WHAT TO WORK ON
Put every line of text from the entries below into a Markdown table with the columns "No." and "Text", numbering each line in order and skipping blank lines. Leave the pictures out.

[Data entries]
>>>>

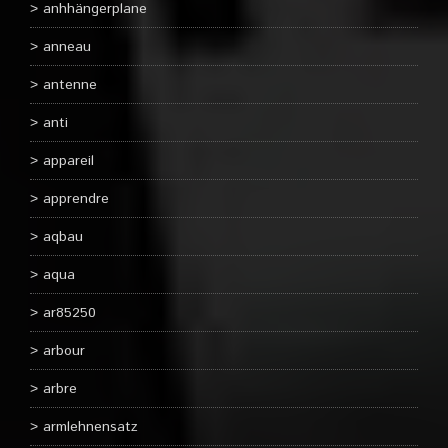
anhhängerplane
anneau
antenne
anti
appareil
apprendre
aqbau
aqua
ar85250
arbour
arbre
armlehnensatz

<<<<

EXERCISE OUTPUT
| No. | Text |
|---|---|
| 1 | anhhängerplane |
| 2 | anneau |
| 3 | antenne |
| 4 | anti |
| 5 | appareil |
| 6 | apprendre |
| 7 | aqbau |
| 8 | aqua |
| 9 | ar85250 |
| 10 | arbour |
| 11 | arbre |
| 12 | armlehnensatz |